• Excerpt:
In his film about one of history's greatest conquerors -- a man who lived well before the invention of the moist towelette -- Oliver Stone sets the table in a rather modern way: with a scene of domestic violence. The child who will become Alexander the Great is in the bedchamber of his mother, Olympias, absorbing her tutelage on life, with live snakes as visual aids, when his father bursts in. Philip, the king of Macedonia, is a warrior and brute who tries to take his unwilling wife by force. But she resists, and a drunken Philip retreats when he sees his son's wide-eyed gaze upon him.

 

 

 

The scene forms the template for Alexander: Into an adulthood which would find him by age 25 lording it over all but a scrap of the known world, Alexander (Colin Farrell) was riven between the expectations and ways of life embodied by his parents. One-eyed Philip (Val Kilmer) is a Hobbesian fatalist who reminds him there's no glory without suffering, and who emphasizes the tragic side of the Greek myths that inspire the boy; Olympias, as played by a ripely entertainingly Angelina Jolie, bears aloft the Macchiavelli branches of the family tree, alerting her son to treachery and using him as a weapon against the husband she loathes. Bright, sensitive young Al is continually torn between meeting dad's expectations and not letting mom down.

 

At least, that's Stone's version. But while psychoanalyzing even famous men from 23 centuries back is a risky proposition, the director and co-writer doesn't stop there. His epic hero's near-Oedipal struggles constitute just one among a sackful of themes Stone hauls through the three-hour movie like a street peddler holding a clearance sale.

 

Alexander follows the future Colussus from his boyhood in the united Greek-Macedonian kingdom his father forged, including his tutelage by wise old Aristotle (a hairy-chested Christopher Plummer), who warns his pupils against lust and indeed, excesses of all kinds. After Philip is assassinated, Stone captures the golden-haired warrior conquering Persia, marrying a native, foiling an assassination plot against himself, and pressing on across thousands of miles of Asia, crossing the icy mountains of Hindu Kush before finally hitting the wall in India, where he faces a mutiny by his own undefeated but increasingly exasperated soldiers, who after years in the field long for home. He is brought down, at last, by his own visionary hubris.

 

For all its requisite grand settings -- the splendor of Babylon, the elegant library at Alexandria, Egypt, from which Alexander's now-aged former general Ptolemy (Anthony Hopkins) narrates the long-dead emperor's story -- Alexander boasts few really provocative visuals, though one, Alexander's mounted confrontation with an Indian war elephant, is a doozy. The battle scenes in particular, though giant-scaled and fleshed out with sound-effects gristle, are epic-movie boilerplate, confusing and finally dull for all their quick-cut clangor.

[Plain-text document sources]
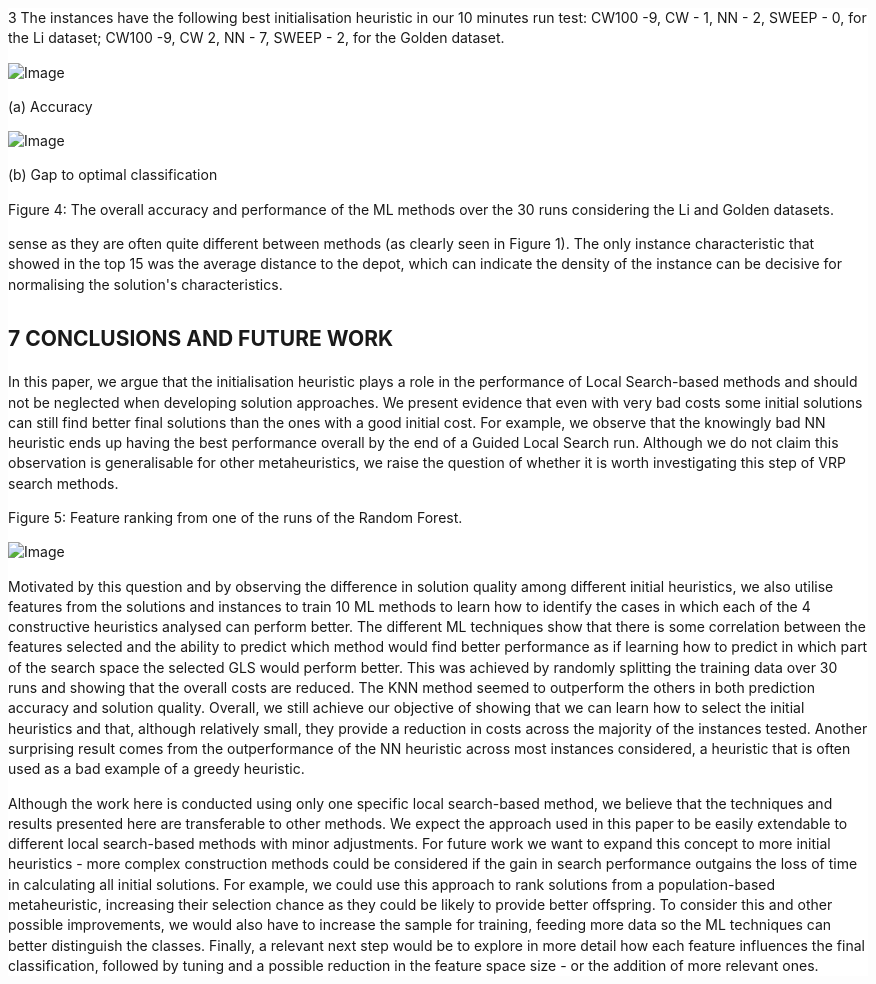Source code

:3 The instances have the following best initialisation heuristic in our 10 minutes run test: CW100 -9, CW - 1, NN - 2, SWEEP - 0, for the Li dataset; CW100 -9, CW 2, NN - 7, SWEEP - 2, for the Golden dataset.

![Image](image_000008_b7e47ea3f4da1a7e83dc4c85aa7e694f3effde1a96f95dccf869d77d7c9006ce.png)

(a) Accuracy

![Image](image_000009_4746932ad20b184ba20d0f25b28c26391f774559066a7cf85b325ed09c36fa4c.png)

(b) Gap to optimal classification

Figure 4: The overall accuracy and performance of the ML methods over the 30 runs considering the Li and Golden datasets.

sense as they are often quite different between methods (as clearly seen in Figure 1). The only instance characteristic that showed in the top 15 was the average distance to the depot, which can indicate the density of the instance can be decisive for normalising the solution's characteristics.

## 7 CONCLUSIONS AND FUTURE WORK

In this paper, we argue that the initialisation heuristic plays a role in the performance of Local Search-based methods and should not be neglected when developing solution approaches. We present evidence that even with very bad costs some initial solutions can still find better final solutions than the ones with a good initial cost. For example, we observe that the knowingly bad NN heuristic ends up having the best performance overall by the end of a Guided Local Search run. Although we do not claim this observation is generalisable for other metaheuristics, we raise the question of whether it is worth investigating this step of VRP search methods.

Figure 5: Feature ranking from one of the runs of the Random Forest.

![Image](image_000010_5a286ecaab9e11e745170fba4b3739576cc1d2889ebf3c05d0105f6eb1b27004.png)

Motivated by this question and by observing the difference in solution quality among different initial heuristics, we also utilise features from the solutions and instances to train 10 ML methods to learn how to identify the cases in which each of the 4 constructive heuristics analysed can perform better. The different ML techniques show that there is some correlation between the features selected and the ability to predict which method would find better performance as if learning how to predict in which part of the search space the selected GLS would perform better. This was achieved by randomly splitting the training data over 30 runs and showing that the overall costs are reduced. The KNN method seemed to outperform the others in both prediction accuracy and solution quality. Overall, we still achieve our objective of showing that we can learn how to select the initial heuristics and that, although relatively small, they provide a reduction in costs across the majority of the instances tested. Another surprising result comes from the outperformance of the NN heuristic across most instances considered, a heuristic that is often used as a bad example of a greedy heuristic.

Although the work here is conducted using only one specific local search-based method, we believe that the techniques and results presented here are transferable to other methods. We expect the approach used in this paper to be easily extendable to different local search-based methods with minor adjustments. For future work we want to expand this concept to more initial heuristics - more complex construction methods could be considered if the gain in search performance outgains the loss of time in calculating all initial solutions. For example, we could use this approach to rank solutions from a population-based metaheuristic, increasing their selection chance as they could be likely to provide better offspring. To consider this and other possible improvements, we would also have to increase the sample for training, feeding more data so the ML techniques can better distinguish the classes. Finally, a relevant next step would be to explore in more detail how each feature influences the final classification, followed by tuning and a possible reduction in the feature space size - or the addition of more relevant ones.
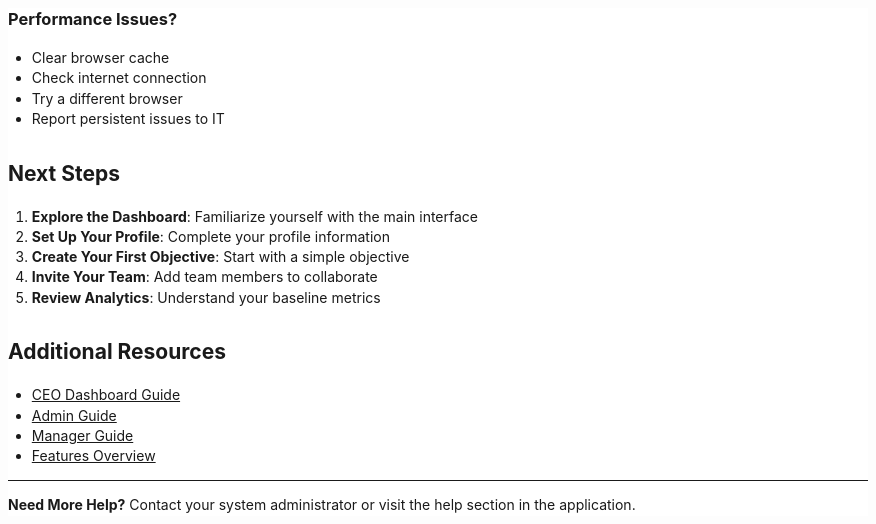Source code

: ### Performance Issues?
- Clear browser cache
- Check internet connection
- Try a different browser
- Report persistent issues to IT

## Next Steps

1. **Explore the Dashboard**: Familiarize yourself with the main interface
2. **Set Up Your Profile**: Complete your profile information
3. **Create Your First Objective**: Start with a simple objective
4. **Invite Your Team**: Add team members to collaborate
5. **Review Analytics**: Understand your baseline metrics

## Additional Resources

- [CEO Dashboard Guide](./ceo-guide.md)
- [Admin Guide](./admin-guide.md)
- [Manager Guide](./manager-guide.md)
- [Features Overview](./features-overview.md)

---

**Need More Help?**
Contact your system administrator or visit the help section in the application.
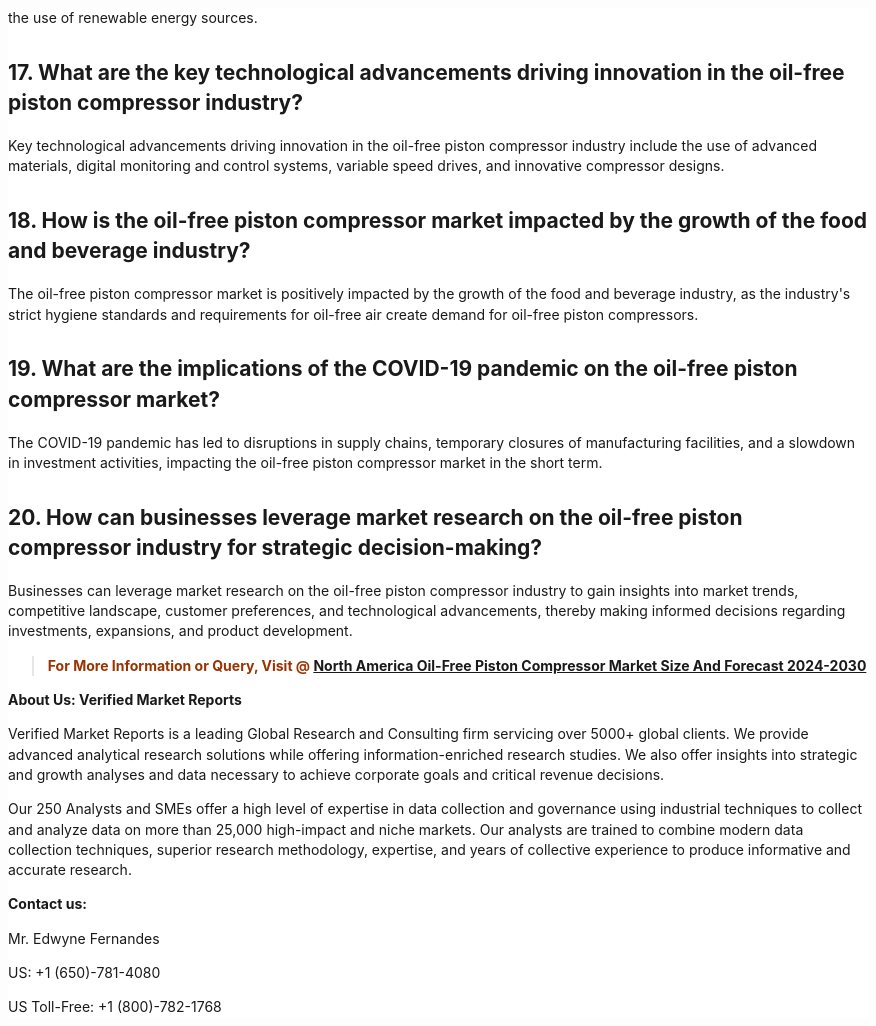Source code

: the use of renewable energy sources.</p><h2>17. What are the key technological advancements driving innovation in the oil-free piston compressor industry?</div><div></h2><p>Key technological advancements driving innovation in the oil-free piston compressor industry include the use of advanced materials, digital monitoring and control systems, variable speed drives, and innovative compressor designs.</p><h2>18. How is the oil-free piston compressor market impacted by the growth of the food and beverage industry?</div><div></h2><p>The oil-free piston compressor market is positively impacted by the growth of the food and beverage industry, as the industry's strict hygiene standards and requirements for oil-free air create demand for oil-free piston compressors.</p><h2>19. What are the implications of the COVID-19 pandemic on the oil-free piston compressor market?</div><div></h2><p>The COVID-19 pandemic has led to disruptions in supply chains, temporary closures of manufacturing facilities, and a slowdown in investment activities, impacting the oil-free piston compressor market in the short term.</p><h2>20. How can businesses leverage market research on the oil-free piston compressor industry for strategic decision-making?</div><div></h2><p>Businesses can leverage market research on the oil-free piston compressor industry to gain insights into market trends, competitive landscape, customer preferences, and technological advancements, thereby making informed decisions regarding investments, expansions, and product development.</p></body></html></p><blockquote><p><span style="color: #993300;"><strong>For More Information or Query, Visit @ <a href="https://www.verifiedmarketreports.com/product/oil-free-piston-compressor-market/">North America Oil-Free Piston Compressor Market Size And Forecast 2024-2030</a></strong></span></p></blockquote><p><strong>About Us: Verified Market Reports</strong></p><p>Verified Market Reports is a leading Global Research and Consulting firm servicing over 5000+ global clients. We provide advanced analytical research solutions while offering information-enriched research studies. We also offer insights into strategic and growth analyses and data necessary to achieve corporate goals and critical revenue decisions.</p><p>Our 250 Analysts and SMEs offer a high level of expertise in data collection and governance using industrial techniques to collect and analyze data on more than 25,000 high-impact and niche markets. Our analysts are trained to combine modern data collection techniques, superior research methodology, expertise, and years of collective experience to produce informative and accurate research.</p><p><strong>Contact us:</strong></p><p>Mr. Edwyne Fernandes</p><p>US: +1 (650)-781-4080</p><p>US Toll-Free: +1 (800)-782-1768</p>
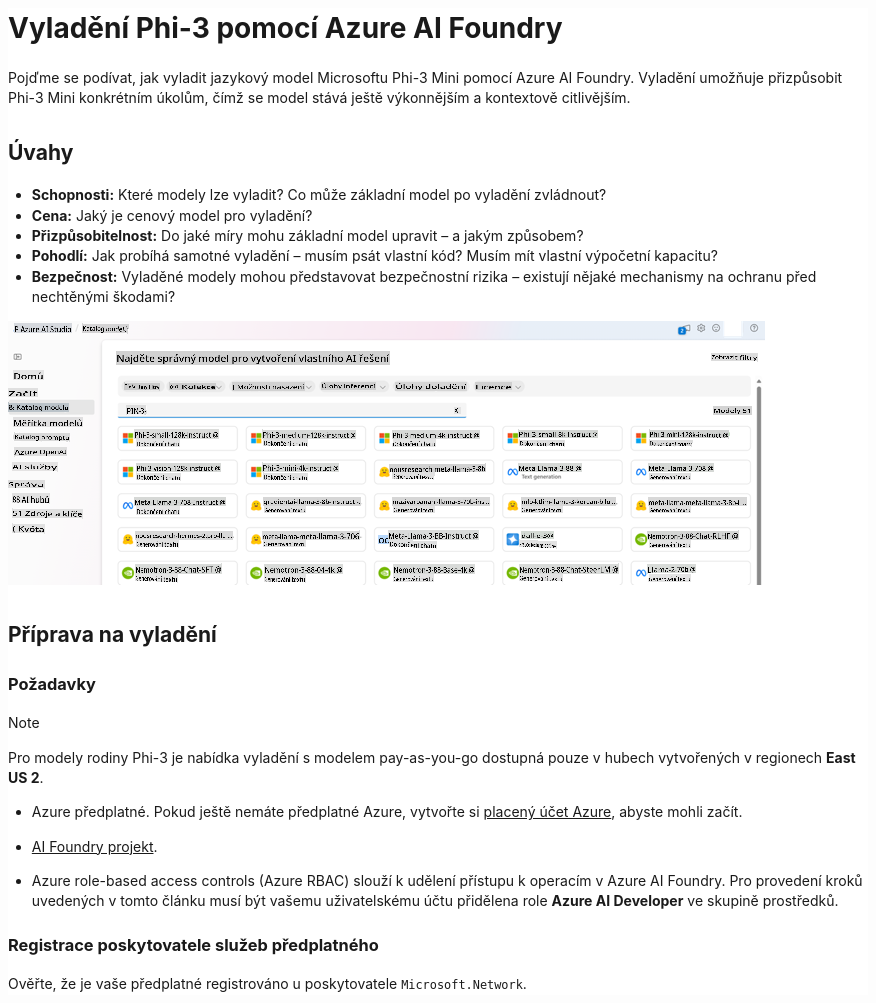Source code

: # Vyladění Phi-3 pomocí Azure AI Foundry

Pojďme se podívat, jak vyladit jazykový model Microsoftu Phi-3 Mini pomocí Azure AI Foundry. Vyladění umožňuje přizpůsobit Phi-3 Mini konkrétním úkolům, čímž se model stává ještě výkonnějším a kontextově citlivějším.

## Úvahy

- **Schopnosti:** Které modely lze vyladit? Co může základní model po vyladění zvládnout?
- **Cena:** Jaký je cenový model pro vyladění?
- **Přizpůsobitelnost:** Do jaké míry mohu základní model upravit – a jakým způsobem?
- **Pohodlí:** Jak probíhá samotné vyladění – musím psát vlastní kód? Musím mít vlastní výpočetní kapacitu?
- **Bezpečnost:** Vyladěné modely mohou představovat bezpečnostní rizika – existují nějaké mechanismy na ochranu před nechtěnými škodami?

![Modely AIFoundry](../../../../translated_images/AIFoundryModels.4440430c9f07dbd6c625971422e7b9a5b9cb91fa046e447ba9ea41457860532f.cs.png)

## Příprava na vyladění

### Požadavky

> [!NOTE]
> Pro modely rodiny Phi-3 je nabídka vyladění s modelem pay-as-you-go dostupná pouze v hubech vytvořených v regionech **East US 2**.

- Azure předplatné. Pokud ještě nemáte předplatné Azure, vytvořte si [placený účet Azure](https://azure.microsoft.com/pricing/purchase-options/pay-as-you-go), abyste mohli začít.

- [AI Foundry projekt](https://ai.azure.com?WT.mc_id=aiml-138114-kinfeylo).
- Azure role-based access controls (Azure RBAC) slouží k udělení přístupu k operacím v Azure AI Foundry. Pro provedení kroků uvedených v tomto článku musí být vašemu uživatelskému účtu přidělena role __Azure AI Developer__ ve skupině prostředků.

### Registrace poskytovatele služeb předplatného

Ověřte, že je vaše předplatné registrováno u poskytovatele `Microsoft.Network`.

• Directive A: In the review of Oliver Stone's Alexander, which actor plays Alexander's father, Philip?
• Directive B: Carry on the review of Oliver Stone's Alexander, starting right after its final sentence.
The records are separate material with no connection to the review of Oliver Stone's film Alexander.

• Expected output A: Val Kilmer plays Philip.

• Expected output B:
 

Meanwhile, as the vulgar Citizen Kane cop of Stone's opening scene suggests, Alexander himself remains largely a mystery. Brilliant in battle as both strategist and fighter, culturally sensitive in governance, he's prone to fits of blind rage, eventually killing a loyal aide.

 

But if we don't end up understanding Alexander very well, it's not just because Stone dwells on his military genius to the near-exclusion of what many historians consider his greatest legacy: the spreading of Hellenic culture to new lands. Maybe it's because Stone doesn't follow one of his hero's own dictums. "Fortune favors the bold," the emperor says, quoting Virgil -- yet in exploring Alexander's closest personal relationships, to his male friends, Stone -- the howler of Natural Born Killers, the polemicist of Born on the Fourth of July -- is suspiciously discreet. Here's Hephaistion (Jared Leto), with his kohl-rimmed eyes and Allman Brothers hair, whose series of scenes with Alexander tell the film's closest thing to a love story, or indeed, any kind of compelling human story; here are any number of significant glances exchanged with a comely eunuch. Yet the film's only real sex scene is between Farrell and Rosario Dawson, as Alexander's Persian bride, whose naked chassis Stone puts on display in the parade of beauteous, olive-skinned exotics who seem to make up the entire female cast.

 

Finally, you wouldn't put it past Stone, who's been among Hollywood's most explicitly political filmmakers, to see Alexander's story as some foreshadowing of modern imperialism. The Great One, after all, is driven by a need to compensate for his father's prior failure of nerve in conquering Persia, whose capital of Baghdad Alexander wins and occupies, and as he expands his reach he takes flack for spreading his empire's resources too thin.

 

Yet while it's hard to imagine Stone seeing, say, George W. Bush as so great a hero and visionary as the Macedonian, one is disoriented by the spectacle of the maker of Platoon celebrating Alexander's triumphant wars of unprovoked aggression, all set to a grandly cheesy score by Vangelis. Sure, you'd rather have a movie with ideas in it than not. But better still if they make sense.